* Activity *
Go through the data and copy each line where the string "levels" appears.

[Entries taken from a collection]
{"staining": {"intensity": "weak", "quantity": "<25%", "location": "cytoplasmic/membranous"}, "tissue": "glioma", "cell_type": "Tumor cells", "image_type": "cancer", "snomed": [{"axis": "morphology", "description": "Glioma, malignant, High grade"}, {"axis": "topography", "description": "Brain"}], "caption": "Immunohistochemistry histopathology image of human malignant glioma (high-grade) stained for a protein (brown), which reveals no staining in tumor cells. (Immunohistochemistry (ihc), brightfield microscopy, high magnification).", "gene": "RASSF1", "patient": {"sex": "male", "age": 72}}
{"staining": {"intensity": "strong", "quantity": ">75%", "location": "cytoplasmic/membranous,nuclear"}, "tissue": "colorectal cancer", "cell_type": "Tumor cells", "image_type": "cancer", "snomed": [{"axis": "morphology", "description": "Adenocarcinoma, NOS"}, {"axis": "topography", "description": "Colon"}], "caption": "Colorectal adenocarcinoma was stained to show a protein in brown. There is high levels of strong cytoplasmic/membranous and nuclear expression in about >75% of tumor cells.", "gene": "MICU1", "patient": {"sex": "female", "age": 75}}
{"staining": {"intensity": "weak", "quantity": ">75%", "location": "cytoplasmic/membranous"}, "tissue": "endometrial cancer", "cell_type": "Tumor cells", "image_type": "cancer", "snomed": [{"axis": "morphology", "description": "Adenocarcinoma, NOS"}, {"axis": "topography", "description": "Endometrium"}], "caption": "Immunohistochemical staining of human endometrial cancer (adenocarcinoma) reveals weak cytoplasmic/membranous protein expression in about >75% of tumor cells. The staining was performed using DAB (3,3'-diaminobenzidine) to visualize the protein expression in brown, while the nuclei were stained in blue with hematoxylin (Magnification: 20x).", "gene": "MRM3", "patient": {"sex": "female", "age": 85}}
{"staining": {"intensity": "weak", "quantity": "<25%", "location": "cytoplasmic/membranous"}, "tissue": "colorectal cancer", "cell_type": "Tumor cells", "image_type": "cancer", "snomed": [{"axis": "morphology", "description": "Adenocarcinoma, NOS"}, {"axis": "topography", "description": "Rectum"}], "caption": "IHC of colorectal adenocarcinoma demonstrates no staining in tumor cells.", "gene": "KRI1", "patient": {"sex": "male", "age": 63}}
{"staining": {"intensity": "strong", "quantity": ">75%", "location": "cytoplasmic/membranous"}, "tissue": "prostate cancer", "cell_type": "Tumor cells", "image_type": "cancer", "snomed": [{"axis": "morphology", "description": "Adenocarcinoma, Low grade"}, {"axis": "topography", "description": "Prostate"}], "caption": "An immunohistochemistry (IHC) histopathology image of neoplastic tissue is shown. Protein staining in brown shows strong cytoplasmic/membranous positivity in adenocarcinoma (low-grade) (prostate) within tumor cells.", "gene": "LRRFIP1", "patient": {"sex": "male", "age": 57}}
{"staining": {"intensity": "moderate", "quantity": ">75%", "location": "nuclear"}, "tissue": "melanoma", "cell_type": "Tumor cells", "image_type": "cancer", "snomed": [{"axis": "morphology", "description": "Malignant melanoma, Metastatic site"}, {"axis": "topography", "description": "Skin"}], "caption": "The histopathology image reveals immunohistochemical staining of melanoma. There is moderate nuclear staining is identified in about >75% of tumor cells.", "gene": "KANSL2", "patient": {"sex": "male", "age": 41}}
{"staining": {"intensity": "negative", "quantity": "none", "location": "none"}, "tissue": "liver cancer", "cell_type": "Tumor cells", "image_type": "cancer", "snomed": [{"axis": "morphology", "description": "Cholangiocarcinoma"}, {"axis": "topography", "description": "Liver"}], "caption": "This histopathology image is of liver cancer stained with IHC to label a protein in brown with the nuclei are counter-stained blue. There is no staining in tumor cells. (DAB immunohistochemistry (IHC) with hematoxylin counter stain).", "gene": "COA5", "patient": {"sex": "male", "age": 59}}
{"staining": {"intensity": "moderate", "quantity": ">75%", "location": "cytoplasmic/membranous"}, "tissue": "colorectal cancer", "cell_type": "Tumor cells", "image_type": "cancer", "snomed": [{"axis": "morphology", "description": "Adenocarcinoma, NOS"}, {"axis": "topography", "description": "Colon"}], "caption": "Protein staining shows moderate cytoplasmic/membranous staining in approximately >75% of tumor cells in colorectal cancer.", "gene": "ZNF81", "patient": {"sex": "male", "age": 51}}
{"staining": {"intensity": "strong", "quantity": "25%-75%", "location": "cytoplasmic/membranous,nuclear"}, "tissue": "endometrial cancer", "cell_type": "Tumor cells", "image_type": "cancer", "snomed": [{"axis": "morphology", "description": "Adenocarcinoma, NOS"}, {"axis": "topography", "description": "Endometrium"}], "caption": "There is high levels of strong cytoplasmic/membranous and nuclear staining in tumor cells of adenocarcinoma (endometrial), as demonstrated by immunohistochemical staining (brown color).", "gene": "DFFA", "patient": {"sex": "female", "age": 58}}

* Exercise answer *
{"staining": {"intensity": "strong", "quantity": ">75%", "location": "cytoplasmic/membranous,nuclear"}, "tissue": "colorectal cancer", "cell_type": "Tumor cells", "image_type": "cancer", "snomed": [{"axis": "morphology", "description": "Adenocarcinoma, NOS"}, {"axis": "topography", "description": "Colon"}], "caption": "Colorectal adenocarcinoma was stained to show a protein in brown. There is high levels of strong cytoplasmic/membranous and nuclear expression in about >75% of tumor cells.", "gene": "MICU1", "patient": {"sex": "female", "age": 75}}
{"staining": {"intensity": "strong", "quantity": "25%-75%", "location": "cytoplasmic/membranous,nuclear"}, "tissue": "endometrial cancer", "cell_type": "Tumor cells", "image_type": "cancer", "snomed": [{"axis": "morphology", "description": "Adenocarcinoma, NOS"}, {"axis": "topography", "description": "Endometrium"}], "caption": "There is high levels of strong cytoplasmic/membranous and nuclear staining in tumor cells of adenocarcinoma (endometrial), as demonstrated by immunohistochemical staining (brown color).", "gene": "DFFA", "patient": {"sex": "female", "age": 58}}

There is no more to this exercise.